--- Extract to read Enclosed Below ---

Might help to be reminded that everything that I posted came in response to the claim you made here:
The idea of Satan seems to have superstitiously evolved with Christianity. To the Hebrews, Satan appears to be fictitious imagery personifying evil.

It is likely then, that those Jews listening to Jesus never thought that Jesus was referring to an actual real person. - WILLIAM
**
which is how Christ spoke of that one.
It is a matter of interpretation as to whether biblical Jesus believed that Satan was a real person.
As I said, He spoke of the one called Satan as a real person.

The first disciples and all the apostles were Jewish, and both Luke and Matthew write of Christ being tempted by and having a conversation with the Adversary (Luke 4 and Matthew 4).
Unfortunately this is not directly from the mouth of biblical Jesus so can be placed to one side until information is found where Jesus tells it that Satan is real.
This was in direct response to your claim above in the bold. Because certainly there were Jews who believed that the one called Satan was a real being. You seem to be in agreement with this.
And of course there is the account in Job, and also Zechariah 3, and the account from Jude (brother of James, servant of Christ) who also speaks of Satan as a real being.
Again, while the authors of these accounts might 'speak of Satan as being real' it cannot be ascertained that this was the impression they were intending to give. It may be that since Christianity first popularized the imagery of Satan, that folk have been able to read it in that way, getting that impression.
Combine it with the rest, considering that they spoke of Satan as being real (that Christ spoke of Satan as being real, that the Jews who listened to Him also spoke of Satan as being real).
Paul was also a Jew and he spoke of the Adversary as a real being (2 Corinth 2:11), Peter was a Jew and spoke of the Adversary as a real being (1Peter 5:8), James also (James 4:7).

--- End of Enclosed Extract to read ---
--- Source data Enclosed Below ---

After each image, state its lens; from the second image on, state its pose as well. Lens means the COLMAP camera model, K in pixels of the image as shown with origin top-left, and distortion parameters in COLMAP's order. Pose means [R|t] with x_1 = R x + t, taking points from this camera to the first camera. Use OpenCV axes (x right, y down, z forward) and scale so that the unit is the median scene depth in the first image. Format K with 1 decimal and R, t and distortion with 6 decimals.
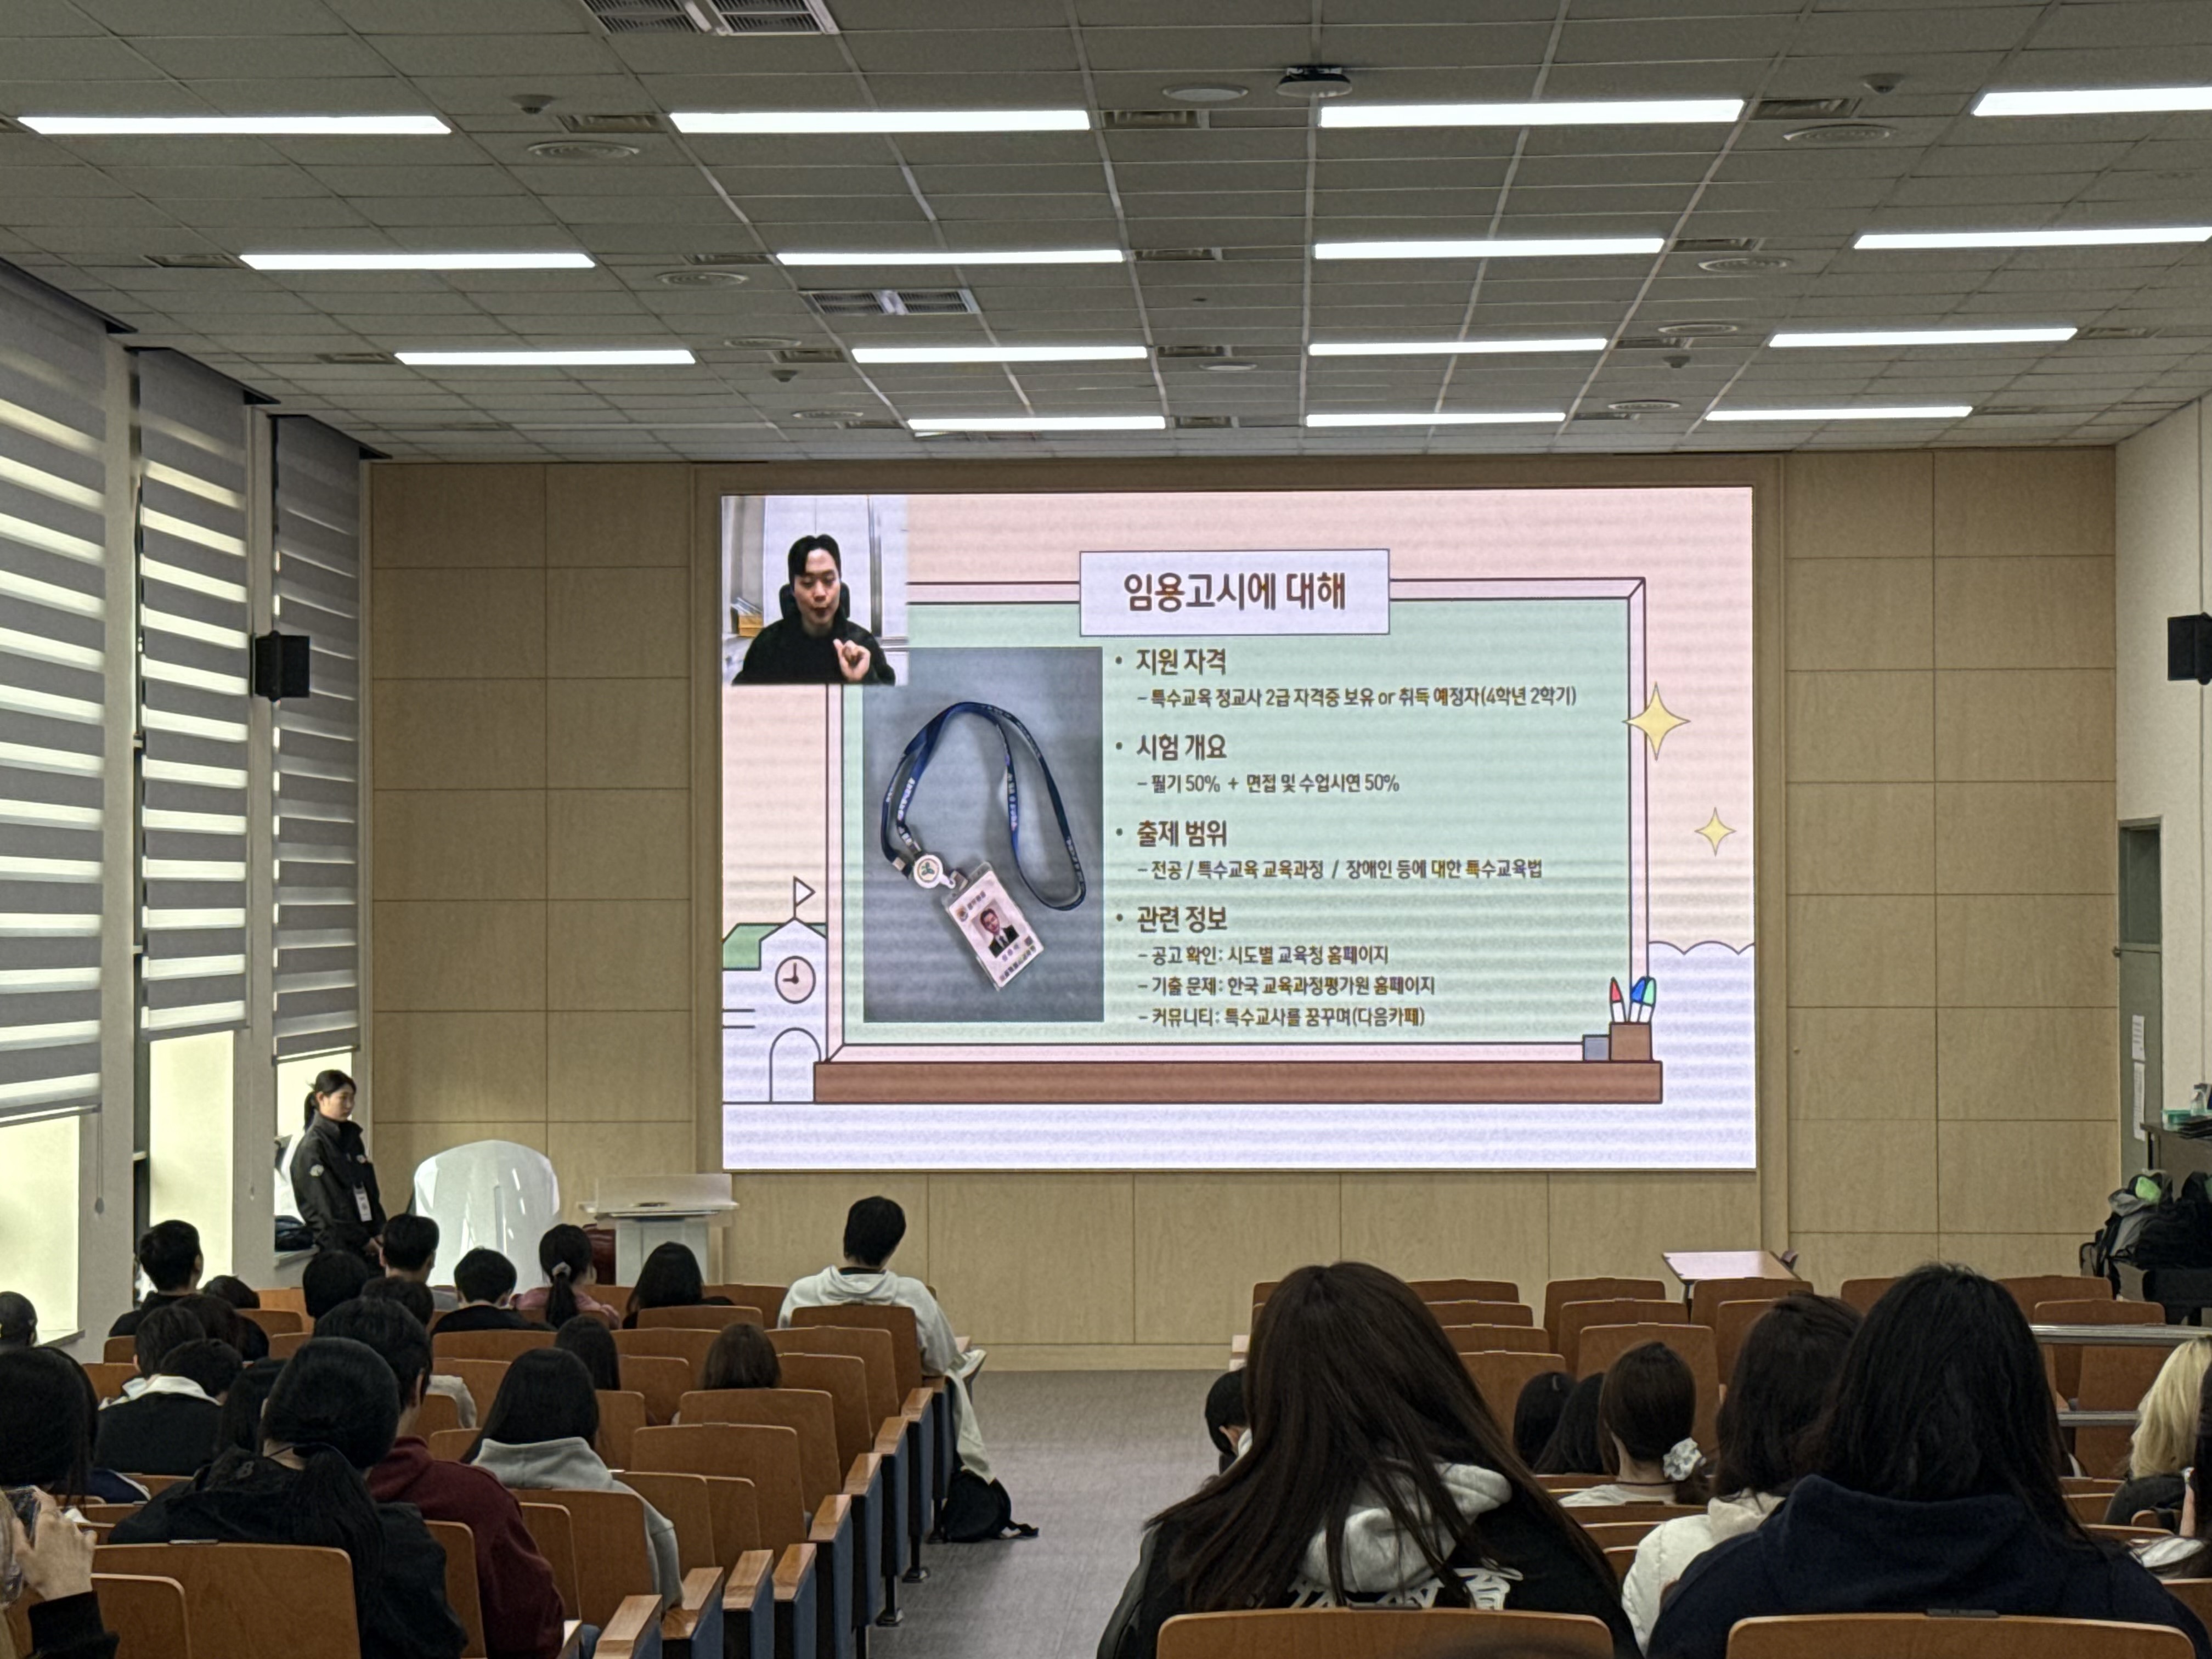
lens RADIAL K [[4688.3, 0, 1106.0], [0, 4688.3, 829.5], [0, 0, 1]] dist [0.238814, 0.005477]
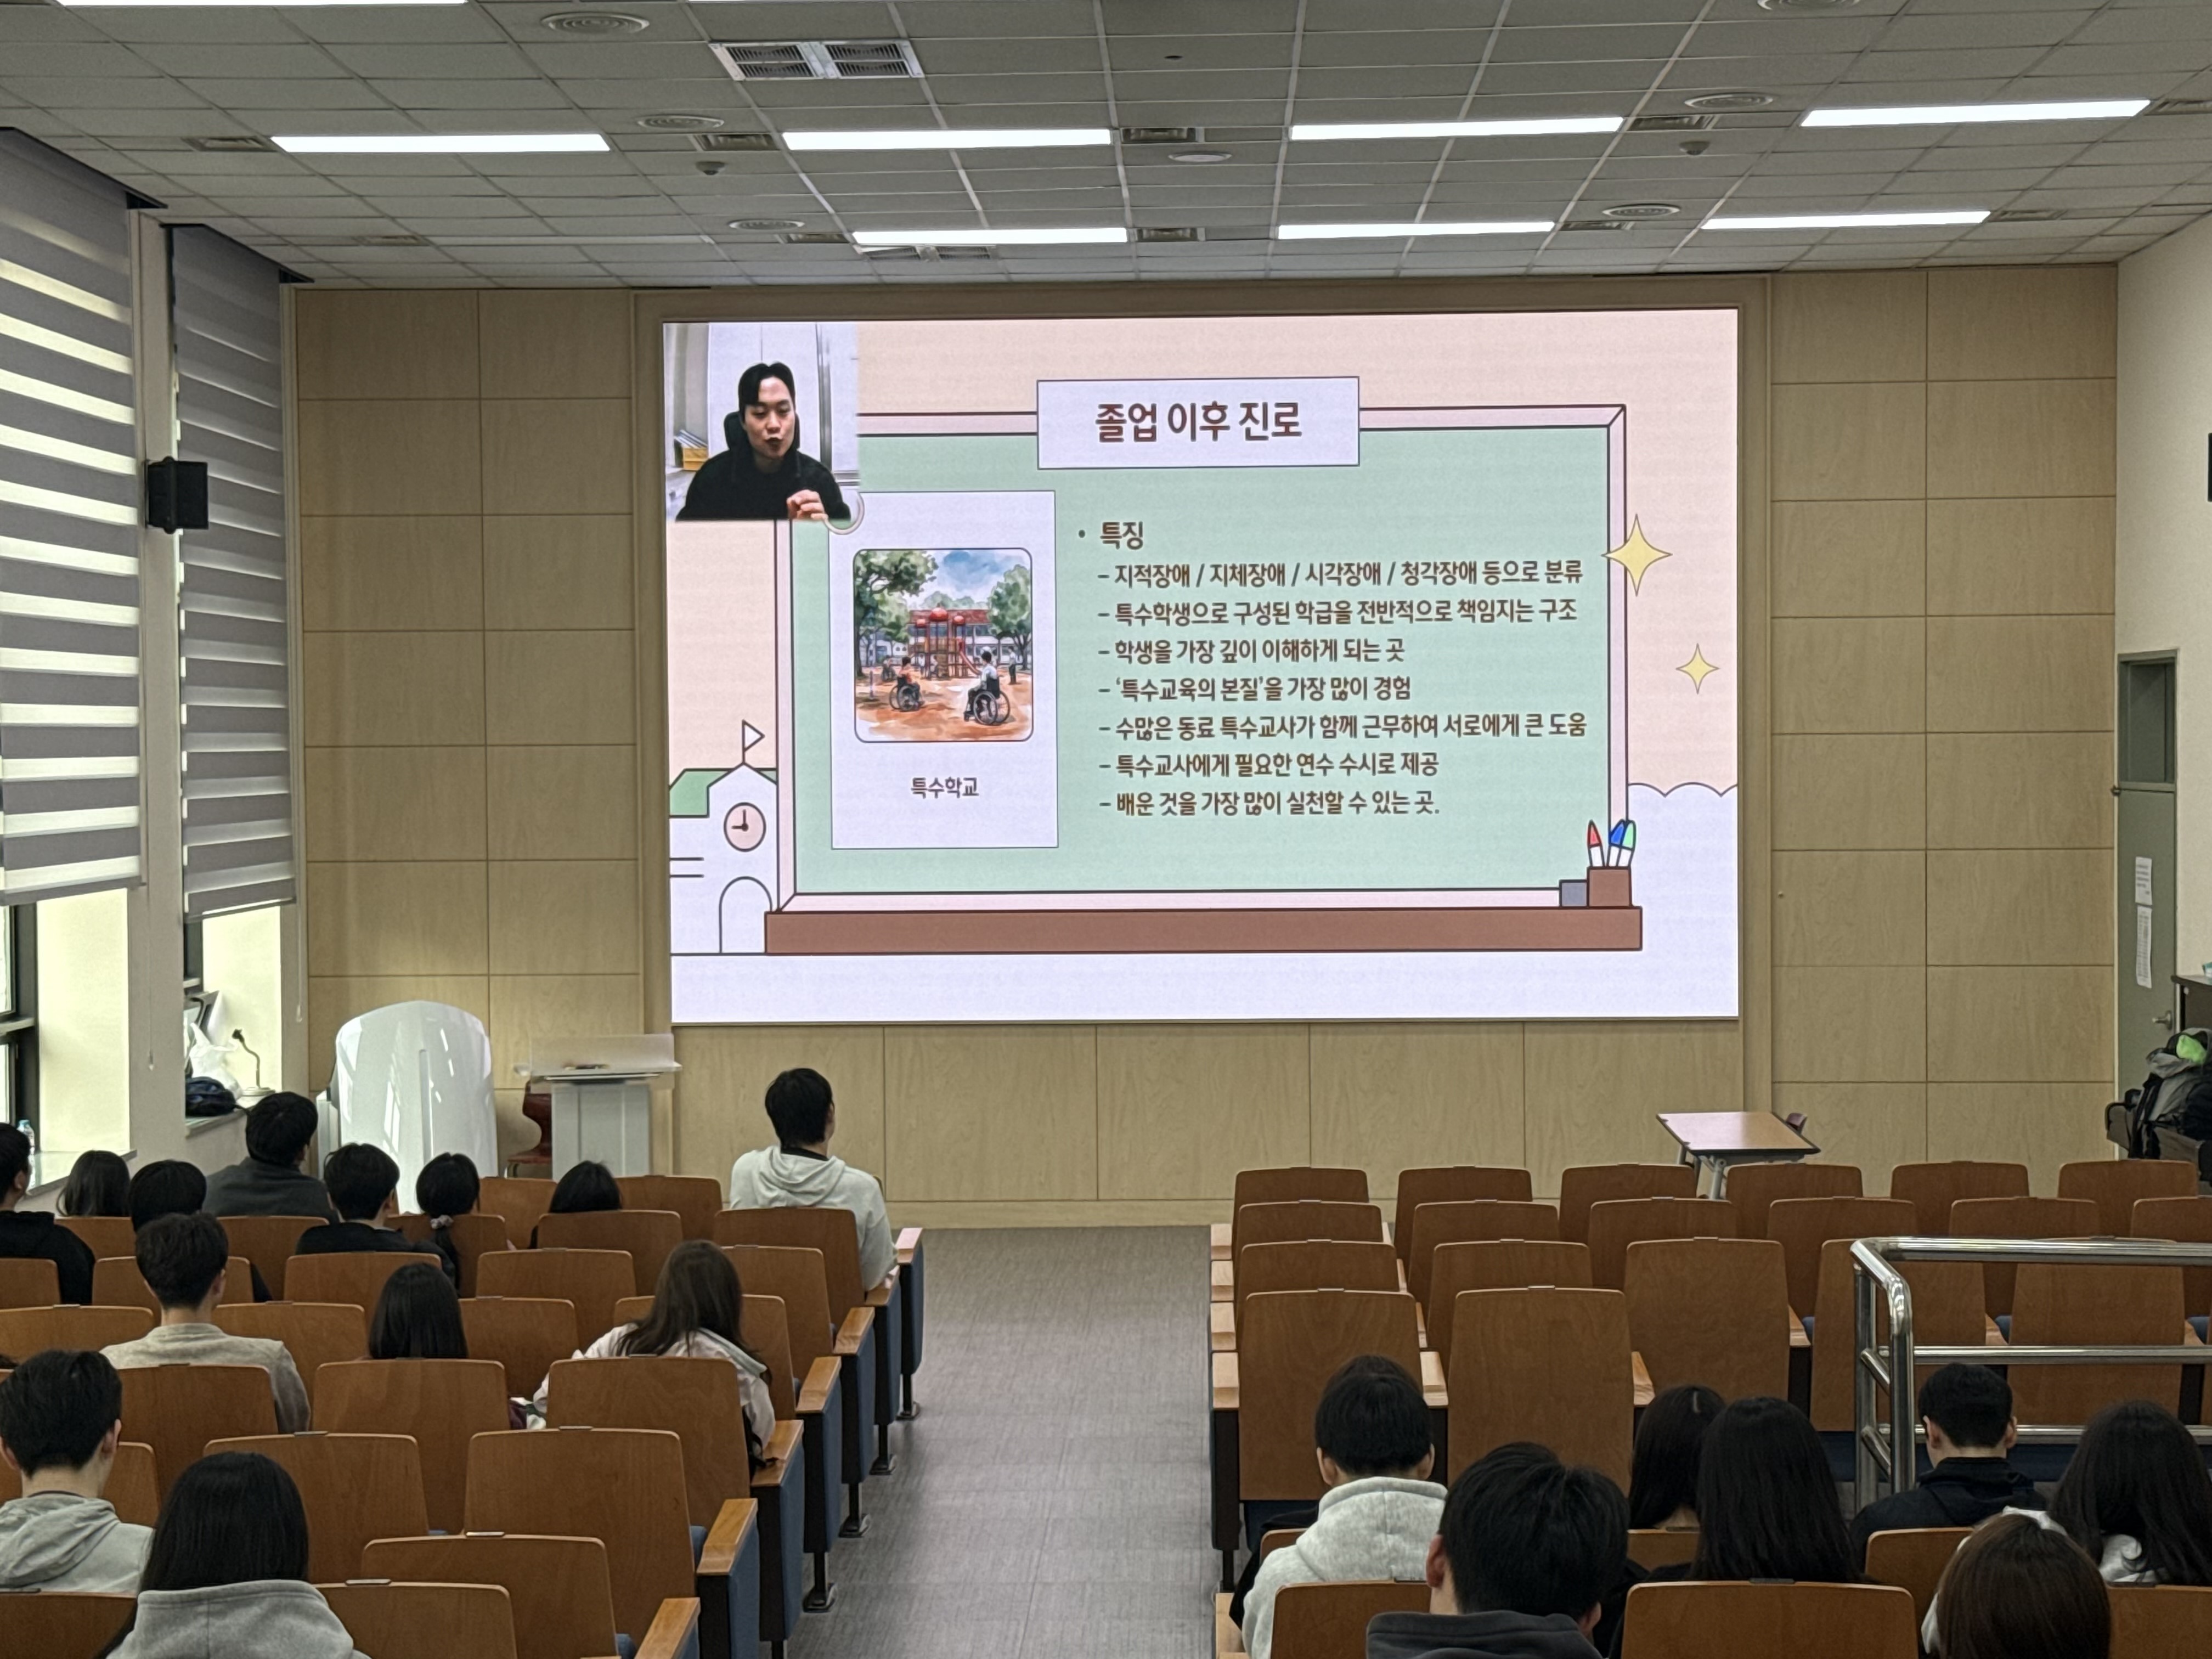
lens RADIAL K [[3896.6, 0, 1106.0], [0, 3896.6, 829.5], [0, 0, 1]] dist [0.152328, 0.198353]
pose [[0.999917, -0.004838, 0.011928, -0.001480], [0.004368, 0.999228, 0.039051, 0.001536], [-0.012107, -0.038996, 0.999166, 0.201041]]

--- End of Enclosed Source data ---

_Apply what you read:_
a) In the post on Satan, which chapters of Luke and Matthew are cited for Christ being tempted by the Adversary?
b) Rewrite the part of the post on Satan that begins at "And of course" and stops after "also (James 4:7).", changing "the Adversary" to "Satan".

_Task responses:_
a) Luke 4 and Matthew 4.

b)
And of course there is the account in Job, and also Zechariah 3, and the account from Jude (brother of James, servant of Christ) who also speaks of Satan as a real being.
Again, while the authors of these accounts might 'speak of Satan as being real' it cannot be ascertained that this was the impression they were intending to give. It may be that since Christianity first popularized the imagery of Satan, that folk have been able to read it in that way, getting that impression.
Combine it with the rest, considering that they spoke of Satan as being real (that Christ spoke of Satan as being real, that the Jews who listened to Him also spoke of Satan as being real).
Paul was also a Jew and he spoke of Satan as a real being (2 Corinth 2:11), Peter was a Jew and spoke of Satan as a real being (1Peter 5:8), James also (James 4:7).